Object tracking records
○ ○ ○
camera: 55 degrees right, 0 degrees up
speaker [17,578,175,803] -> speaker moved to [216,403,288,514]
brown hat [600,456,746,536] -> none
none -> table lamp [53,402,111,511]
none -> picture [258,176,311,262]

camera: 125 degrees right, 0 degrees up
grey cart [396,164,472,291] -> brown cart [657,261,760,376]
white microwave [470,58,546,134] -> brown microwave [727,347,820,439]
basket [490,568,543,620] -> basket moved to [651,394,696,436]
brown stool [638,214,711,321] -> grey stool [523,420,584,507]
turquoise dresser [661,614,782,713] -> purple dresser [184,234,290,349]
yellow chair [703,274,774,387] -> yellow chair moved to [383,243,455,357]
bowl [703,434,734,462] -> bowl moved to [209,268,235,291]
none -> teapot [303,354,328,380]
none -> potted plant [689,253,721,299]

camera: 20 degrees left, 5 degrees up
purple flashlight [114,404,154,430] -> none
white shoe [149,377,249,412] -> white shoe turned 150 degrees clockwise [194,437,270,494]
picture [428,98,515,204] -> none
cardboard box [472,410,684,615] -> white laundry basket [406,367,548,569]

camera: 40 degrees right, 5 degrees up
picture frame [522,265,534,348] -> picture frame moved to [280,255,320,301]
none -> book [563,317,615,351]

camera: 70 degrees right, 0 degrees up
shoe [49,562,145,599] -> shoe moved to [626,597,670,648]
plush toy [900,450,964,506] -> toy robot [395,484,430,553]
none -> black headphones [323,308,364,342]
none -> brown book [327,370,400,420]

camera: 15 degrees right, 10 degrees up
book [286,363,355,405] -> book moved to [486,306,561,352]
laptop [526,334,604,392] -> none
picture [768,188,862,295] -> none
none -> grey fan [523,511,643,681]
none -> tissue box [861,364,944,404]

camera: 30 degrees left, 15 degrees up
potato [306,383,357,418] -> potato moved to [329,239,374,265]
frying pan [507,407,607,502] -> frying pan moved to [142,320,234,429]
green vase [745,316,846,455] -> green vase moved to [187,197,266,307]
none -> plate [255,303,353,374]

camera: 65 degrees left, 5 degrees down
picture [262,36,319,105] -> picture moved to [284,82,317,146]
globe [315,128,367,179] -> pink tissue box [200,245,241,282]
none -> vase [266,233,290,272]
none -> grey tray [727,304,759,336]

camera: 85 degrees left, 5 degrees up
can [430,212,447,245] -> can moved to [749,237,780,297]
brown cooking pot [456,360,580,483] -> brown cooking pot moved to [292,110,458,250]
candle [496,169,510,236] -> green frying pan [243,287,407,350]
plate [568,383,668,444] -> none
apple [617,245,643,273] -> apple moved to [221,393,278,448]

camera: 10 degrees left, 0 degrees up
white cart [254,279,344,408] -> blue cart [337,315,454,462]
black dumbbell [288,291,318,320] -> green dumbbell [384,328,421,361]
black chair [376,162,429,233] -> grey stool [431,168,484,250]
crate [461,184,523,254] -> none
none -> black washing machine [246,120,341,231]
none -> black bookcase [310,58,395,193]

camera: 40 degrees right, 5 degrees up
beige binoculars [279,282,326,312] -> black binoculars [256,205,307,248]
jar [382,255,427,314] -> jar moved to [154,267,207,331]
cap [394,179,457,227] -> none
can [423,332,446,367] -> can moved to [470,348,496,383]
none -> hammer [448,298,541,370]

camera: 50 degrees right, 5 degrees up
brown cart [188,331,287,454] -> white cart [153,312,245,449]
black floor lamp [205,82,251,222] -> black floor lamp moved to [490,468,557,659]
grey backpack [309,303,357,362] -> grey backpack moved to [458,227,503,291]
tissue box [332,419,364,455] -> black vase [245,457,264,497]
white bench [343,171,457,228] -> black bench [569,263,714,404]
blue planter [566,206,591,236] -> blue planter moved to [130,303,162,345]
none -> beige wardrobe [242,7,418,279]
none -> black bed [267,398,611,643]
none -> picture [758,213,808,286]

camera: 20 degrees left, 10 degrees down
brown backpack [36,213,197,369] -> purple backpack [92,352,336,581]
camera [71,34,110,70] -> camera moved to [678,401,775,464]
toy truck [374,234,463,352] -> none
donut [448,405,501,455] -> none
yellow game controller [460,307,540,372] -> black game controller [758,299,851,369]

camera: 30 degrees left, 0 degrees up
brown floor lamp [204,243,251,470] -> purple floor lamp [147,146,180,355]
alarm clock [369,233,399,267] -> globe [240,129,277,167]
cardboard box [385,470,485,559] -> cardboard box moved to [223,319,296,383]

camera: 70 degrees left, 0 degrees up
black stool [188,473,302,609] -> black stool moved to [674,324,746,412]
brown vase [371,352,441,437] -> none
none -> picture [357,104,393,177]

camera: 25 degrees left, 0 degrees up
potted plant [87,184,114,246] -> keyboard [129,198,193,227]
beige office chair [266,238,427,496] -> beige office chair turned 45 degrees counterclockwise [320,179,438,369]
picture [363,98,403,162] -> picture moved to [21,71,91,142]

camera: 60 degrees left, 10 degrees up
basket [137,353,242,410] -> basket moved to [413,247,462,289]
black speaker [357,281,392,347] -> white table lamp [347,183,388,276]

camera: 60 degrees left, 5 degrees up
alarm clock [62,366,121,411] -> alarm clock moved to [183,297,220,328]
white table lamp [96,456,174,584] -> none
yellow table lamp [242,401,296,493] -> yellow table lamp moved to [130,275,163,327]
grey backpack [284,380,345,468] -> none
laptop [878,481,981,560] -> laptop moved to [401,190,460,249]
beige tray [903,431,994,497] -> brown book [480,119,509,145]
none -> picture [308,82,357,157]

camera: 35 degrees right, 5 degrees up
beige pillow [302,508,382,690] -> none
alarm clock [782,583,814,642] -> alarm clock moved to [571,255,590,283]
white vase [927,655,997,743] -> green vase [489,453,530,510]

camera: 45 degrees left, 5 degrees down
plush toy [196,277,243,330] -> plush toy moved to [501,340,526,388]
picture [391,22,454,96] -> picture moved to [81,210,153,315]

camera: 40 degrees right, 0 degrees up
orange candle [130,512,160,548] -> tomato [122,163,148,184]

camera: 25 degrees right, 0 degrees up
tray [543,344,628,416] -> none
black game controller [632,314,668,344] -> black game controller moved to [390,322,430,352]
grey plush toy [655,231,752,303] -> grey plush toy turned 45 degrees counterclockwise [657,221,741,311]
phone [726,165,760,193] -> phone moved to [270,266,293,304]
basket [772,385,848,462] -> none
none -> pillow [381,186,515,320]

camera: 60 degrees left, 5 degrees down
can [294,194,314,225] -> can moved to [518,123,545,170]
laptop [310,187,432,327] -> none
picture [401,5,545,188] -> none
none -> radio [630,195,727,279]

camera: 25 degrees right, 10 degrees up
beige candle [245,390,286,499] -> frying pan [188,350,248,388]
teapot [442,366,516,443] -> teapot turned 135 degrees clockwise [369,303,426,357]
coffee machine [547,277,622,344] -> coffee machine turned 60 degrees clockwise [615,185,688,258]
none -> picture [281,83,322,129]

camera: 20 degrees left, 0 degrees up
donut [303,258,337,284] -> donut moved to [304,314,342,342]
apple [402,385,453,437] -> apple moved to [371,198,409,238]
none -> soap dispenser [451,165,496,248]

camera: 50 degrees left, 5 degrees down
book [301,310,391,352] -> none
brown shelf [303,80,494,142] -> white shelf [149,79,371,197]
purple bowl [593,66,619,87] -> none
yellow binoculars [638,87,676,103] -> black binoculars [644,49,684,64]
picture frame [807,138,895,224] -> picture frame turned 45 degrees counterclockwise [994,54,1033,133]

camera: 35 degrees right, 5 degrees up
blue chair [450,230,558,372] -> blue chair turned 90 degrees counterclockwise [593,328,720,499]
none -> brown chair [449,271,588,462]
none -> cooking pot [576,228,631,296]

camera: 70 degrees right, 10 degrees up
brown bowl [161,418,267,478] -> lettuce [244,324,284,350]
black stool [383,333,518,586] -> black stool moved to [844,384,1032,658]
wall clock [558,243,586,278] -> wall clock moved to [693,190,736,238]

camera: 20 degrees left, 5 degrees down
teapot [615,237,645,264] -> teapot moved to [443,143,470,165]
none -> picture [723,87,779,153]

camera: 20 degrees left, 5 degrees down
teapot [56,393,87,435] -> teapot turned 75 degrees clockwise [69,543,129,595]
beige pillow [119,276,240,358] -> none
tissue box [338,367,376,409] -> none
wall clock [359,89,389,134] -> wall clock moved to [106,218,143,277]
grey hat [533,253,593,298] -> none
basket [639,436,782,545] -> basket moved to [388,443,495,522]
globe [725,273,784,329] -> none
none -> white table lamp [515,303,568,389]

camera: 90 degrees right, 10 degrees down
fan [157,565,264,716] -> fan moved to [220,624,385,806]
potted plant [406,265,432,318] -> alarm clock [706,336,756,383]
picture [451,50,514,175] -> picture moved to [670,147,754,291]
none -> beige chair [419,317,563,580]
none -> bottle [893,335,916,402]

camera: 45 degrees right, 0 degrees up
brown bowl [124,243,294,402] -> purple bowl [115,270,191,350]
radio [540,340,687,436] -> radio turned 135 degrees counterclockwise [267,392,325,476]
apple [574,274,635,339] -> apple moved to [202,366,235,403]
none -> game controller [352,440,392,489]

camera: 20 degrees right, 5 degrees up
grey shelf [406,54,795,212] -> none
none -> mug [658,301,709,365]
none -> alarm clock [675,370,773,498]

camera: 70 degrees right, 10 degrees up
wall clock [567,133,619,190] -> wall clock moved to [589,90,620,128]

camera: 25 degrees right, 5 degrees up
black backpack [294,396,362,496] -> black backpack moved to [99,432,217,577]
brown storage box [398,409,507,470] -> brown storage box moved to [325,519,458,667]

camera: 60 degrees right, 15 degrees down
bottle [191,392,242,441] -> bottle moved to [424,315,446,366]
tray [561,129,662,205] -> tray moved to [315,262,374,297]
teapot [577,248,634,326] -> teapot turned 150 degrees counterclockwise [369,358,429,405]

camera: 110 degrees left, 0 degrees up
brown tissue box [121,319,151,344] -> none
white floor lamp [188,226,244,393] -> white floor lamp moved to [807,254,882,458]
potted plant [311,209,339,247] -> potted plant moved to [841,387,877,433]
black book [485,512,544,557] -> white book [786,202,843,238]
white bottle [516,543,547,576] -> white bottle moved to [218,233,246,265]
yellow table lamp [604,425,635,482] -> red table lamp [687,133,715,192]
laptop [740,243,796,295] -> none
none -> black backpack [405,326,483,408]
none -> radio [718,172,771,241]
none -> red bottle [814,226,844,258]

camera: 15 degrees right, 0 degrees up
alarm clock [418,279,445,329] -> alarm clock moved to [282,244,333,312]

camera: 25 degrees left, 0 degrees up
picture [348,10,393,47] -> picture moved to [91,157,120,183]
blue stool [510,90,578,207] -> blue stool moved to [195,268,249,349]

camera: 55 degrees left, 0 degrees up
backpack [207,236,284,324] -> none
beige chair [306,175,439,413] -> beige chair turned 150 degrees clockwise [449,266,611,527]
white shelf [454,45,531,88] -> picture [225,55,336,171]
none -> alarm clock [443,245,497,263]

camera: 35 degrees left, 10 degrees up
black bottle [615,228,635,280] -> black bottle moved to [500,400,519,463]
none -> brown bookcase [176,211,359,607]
○ ○ ○
Output only an exact transcription of the lines above from the one with "laptop [526,334,604,392] -> none" up to and including the one with "potato [306,383,357,418] ->".

[Answer space]
laptop [526,334,604,392] -> none
picture [768,188,862,295] -> none
none -> grey fan [523,511,643,681]
none -> tissue box [861,364,944,404]

camera: 30 degrees left, 15 degrees up
potato [306,383,357,418] -> potato moved to [329,239,374,265]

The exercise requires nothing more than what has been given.